The data START

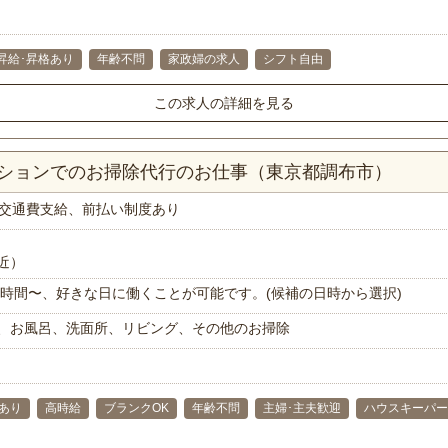
昇給･昇格あり
年齢不問
家政婦の求人
シフト自由
この求人の詳細を見る
ンションでのお掃除代行のお仕事（東京都調布市）
交通費支給、前払い制度あり
近）
で1時間〜、好きな日に働くことが可能です。(候補の日時から選択)
、お風呂、洗面所、リビング、その他のお掃除
あり
高時給
ブランクOK
年齢不問
主婦･主夫歓迎
ハウスキーパー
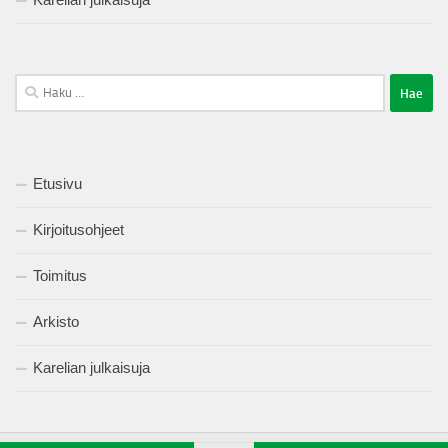
Haku:
Etusivu
Kirjoitusohjeet
Toimitus
Arkisto
Karelian julkaisuja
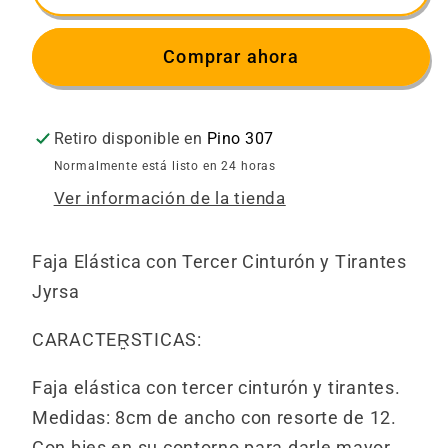
Elástica
Elástica
con
con
Comprar ahora
Tirantes
Tirantes
3
3
Cintas
Cintas
Retiro disponible en
Pino 307
M825-
M825-
3C
3C
Normalmente está listo en 24 horas
Ver información de la tienda
Faja Elástica con Tercer Cinturón y Tirantes
Jyrsa
CARACTER͍STICAS:
Faja elástica con tercer cinturón y tirantes.
Medidas: 8cm de ancho con resorte de 12.
Con bies en su contorno para darle mayor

The data END

The output has to match the data above line for line, except that pictures are dropped.

[Task solution]:
昇給･昇格あり
年齢不問
家政婦の求人
シフト自由
この求人の詳細を見る
ンションでのお掃除代行のお仕事（東京都調布市）
交通費支給、前払い制度あり
近）
で1時間〜、好きな日に働くことが可能です。(候補の日時から選択)
、お風呂、洗面所、リビング、その他のお掃除
あり
高時給
ブランクOK
年齢不問
主婦･主夫歓迎
ハウスキーパー
Haku:
Etusivu
Kirjoitusohjeet
Toimitus
Arkisto
Karelian julkaisuja
Elástica
Elástica
con
con
Comprar ahora
Tirantes
Tirantes
3
3
Cintas
Cintas
Retiro disponible en
Pino 307
M825-
M825-
3C
3C
Normalmente está listo en 24 horas
Ver información de la tienda
Faja Elástica con Tercer Cinturón y Tirantes
Jyrsa
CARACTER͍STICAS:
Faja elástica con tercer cinturón y tirantes.
Medidas: 8cm de ancho con resorte de 12.
Con bies en su contorno para darle mayor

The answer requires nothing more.